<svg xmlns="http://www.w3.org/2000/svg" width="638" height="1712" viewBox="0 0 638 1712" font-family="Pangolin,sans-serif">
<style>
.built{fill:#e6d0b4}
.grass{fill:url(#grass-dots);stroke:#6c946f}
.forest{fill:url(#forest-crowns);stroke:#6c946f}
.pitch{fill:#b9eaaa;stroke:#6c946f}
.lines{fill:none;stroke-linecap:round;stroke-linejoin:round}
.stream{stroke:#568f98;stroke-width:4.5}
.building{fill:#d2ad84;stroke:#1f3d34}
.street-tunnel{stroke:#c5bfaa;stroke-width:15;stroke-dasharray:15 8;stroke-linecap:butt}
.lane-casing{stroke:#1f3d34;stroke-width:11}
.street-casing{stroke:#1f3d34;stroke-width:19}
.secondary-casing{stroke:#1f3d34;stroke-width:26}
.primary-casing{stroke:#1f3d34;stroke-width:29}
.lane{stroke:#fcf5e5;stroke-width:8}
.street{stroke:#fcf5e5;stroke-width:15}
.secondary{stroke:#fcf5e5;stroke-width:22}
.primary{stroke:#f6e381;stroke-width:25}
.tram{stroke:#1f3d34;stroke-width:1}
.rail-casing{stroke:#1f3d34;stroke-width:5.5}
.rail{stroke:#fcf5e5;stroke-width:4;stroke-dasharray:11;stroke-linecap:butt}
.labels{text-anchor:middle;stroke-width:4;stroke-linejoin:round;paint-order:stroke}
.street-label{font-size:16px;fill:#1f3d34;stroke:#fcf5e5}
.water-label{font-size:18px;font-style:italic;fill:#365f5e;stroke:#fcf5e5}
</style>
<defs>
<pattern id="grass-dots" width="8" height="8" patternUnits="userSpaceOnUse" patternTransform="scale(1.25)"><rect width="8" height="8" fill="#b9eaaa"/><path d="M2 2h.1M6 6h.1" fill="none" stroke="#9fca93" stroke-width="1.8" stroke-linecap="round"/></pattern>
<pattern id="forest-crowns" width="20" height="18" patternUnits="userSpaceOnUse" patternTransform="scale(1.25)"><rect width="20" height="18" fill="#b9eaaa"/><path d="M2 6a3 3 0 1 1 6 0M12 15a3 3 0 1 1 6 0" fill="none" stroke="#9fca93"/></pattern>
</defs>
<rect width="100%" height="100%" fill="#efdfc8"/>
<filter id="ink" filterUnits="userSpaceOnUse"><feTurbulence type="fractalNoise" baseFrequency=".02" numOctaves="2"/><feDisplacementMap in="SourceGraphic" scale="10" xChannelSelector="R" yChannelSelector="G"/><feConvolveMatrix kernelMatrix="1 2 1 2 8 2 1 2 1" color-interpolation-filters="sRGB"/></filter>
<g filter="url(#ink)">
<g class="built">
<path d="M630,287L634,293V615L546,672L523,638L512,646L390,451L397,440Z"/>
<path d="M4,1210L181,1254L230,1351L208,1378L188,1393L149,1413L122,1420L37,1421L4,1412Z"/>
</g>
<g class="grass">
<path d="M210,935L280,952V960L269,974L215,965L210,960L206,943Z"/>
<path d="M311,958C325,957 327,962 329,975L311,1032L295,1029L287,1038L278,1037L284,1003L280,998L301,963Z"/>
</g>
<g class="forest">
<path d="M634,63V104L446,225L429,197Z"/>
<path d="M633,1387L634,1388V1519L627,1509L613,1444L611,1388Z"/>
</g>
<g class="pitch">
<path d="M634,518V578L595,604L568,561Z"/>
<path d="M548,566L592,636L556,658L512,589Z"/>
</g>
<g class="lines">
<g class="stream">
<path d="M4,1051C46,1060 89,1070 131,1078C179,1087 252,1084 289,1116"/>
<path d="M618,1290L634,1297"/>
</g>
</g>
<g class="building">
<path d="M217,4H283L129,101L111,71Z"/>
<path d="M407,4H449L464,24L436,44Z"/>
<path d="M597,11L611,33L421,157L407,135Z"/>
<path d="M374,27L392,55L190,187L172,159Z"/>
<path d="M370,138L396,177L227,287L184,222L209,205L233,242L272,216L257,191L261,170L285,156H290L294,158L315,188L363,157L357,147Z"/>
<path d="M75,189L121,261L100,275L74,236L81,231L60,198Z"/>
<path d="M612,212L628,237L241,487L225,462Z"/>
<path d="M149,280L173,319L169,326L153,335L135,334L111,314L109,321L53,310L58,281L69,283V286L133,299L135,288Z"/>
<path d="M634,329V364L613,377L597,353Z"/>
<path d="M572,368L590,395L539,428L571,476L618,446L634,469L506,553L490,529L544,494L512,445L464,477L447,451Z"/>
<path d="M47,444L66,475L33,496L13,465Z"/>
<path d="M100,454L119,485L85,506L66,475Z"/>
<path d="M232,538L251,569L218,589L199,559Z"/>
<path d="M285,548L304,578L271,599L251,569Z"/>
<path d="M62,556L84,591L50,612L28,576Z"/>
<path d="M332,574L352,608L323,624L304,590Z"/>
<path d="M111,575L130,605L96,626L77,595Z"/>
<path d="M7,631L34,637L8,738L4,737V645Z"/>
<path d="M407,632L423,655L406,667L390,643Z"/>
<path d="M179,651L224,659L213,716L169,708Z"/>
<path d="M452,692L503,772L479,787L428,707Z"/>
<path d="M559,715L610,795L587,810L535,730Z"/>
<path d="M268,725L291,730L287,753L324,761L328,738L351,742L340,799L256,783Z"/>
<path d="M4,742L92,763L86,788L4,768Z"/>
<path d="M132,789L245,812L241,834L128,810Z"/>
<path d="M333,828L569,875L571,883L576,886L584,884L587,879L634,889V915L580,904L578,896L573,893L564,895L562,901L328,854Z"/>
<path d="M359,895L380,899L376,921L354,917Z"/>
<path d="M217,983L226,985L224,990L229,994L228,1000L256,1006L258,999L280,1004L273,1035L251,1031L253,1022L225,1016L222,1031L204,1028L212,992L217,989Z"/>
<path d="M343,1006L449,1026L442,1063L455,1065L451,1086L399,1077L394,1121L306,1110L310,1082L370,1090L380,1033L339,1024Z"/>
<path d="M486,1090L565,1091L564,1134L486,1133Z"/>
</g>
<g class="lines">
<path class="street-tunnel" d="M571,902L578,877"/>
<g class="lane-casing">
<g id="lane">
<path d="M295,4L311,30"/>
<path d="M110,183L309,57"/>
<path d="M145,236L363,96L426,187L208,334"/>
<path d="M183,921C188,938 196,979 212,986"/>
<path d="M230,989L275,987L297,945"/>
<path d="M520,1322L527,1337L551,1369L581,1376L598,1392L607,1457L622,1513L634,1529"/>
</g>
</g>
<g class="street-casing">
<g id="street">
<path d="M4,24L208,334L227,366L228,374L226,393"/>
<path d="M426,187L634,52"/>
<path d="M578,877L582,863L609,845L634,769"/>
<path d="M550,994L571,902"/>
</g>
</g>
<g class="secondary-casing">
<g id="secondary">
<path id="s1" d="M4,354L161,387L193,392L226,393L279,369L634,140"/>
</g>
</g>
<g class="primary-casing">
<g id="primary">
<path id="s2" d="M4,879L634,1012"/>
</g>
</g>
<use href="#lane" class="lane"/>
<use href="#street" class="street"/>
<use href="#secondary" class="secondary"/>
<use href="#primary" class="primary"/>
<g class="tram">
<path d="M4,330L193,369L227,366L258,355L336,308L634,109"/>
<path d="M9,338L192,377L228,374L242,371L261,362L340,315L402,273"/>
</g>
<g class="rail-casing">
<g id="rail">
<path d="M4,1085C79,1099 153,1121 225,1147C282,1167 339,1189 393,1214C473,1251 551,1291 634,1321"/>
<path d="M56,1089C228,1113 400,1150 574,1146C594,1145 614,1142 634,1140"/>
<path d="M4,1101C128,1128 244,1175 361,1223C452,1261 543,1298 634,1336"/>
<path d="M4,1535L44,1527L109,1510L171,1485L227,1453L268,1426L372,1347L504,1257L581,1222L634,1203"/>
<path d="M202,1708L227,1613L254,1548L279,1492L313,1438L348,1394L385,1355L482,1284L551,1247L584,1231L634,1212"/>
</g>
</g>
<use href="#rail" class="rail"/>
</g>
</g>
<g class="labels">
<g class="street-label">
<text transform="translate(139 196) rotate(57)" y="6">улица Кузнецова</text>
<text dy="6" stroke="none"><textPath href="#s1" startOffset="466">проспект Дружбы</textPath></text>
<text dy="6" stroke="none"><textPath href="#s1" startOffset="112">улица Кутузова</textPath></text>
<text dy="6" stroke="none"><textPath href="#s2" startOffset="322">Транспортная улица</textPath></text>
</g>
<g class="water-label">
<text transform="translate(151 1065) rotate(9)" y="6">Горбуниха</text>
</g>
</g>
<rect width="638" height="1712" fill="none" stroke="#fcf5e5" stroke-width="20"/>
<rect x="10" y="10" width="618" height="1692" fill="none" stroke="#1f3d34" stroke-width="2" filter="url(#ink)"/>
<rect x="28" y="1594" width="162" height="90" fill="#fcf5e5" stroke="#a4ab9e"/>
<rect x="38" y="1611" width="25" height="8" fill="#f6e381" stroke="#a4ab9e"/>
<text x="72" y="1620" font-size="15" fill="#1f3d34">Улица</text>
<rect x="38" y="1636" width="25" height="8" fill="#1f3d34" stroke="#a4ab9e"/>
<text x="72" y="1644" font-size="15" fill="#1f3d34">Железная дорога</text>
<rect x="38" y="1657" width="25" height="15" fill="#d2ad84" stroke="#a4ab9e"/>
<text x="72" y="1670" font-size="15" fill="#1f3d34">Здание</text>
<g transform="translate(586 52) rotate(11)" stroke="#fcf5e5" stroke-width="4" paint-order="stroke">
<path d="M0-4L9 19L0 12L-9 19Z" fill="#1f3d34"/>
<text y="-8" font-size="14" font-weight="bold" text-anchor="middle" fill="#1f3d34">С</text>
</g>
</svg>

- - -

* Problem *
Go through the records above, find each line with the string "labels", and copy it.

* Output for this task *
.labels{text-anchor:middle;stroke-width:4;stroke-linejoin:round;paint-order:stroke}
<g class="labels">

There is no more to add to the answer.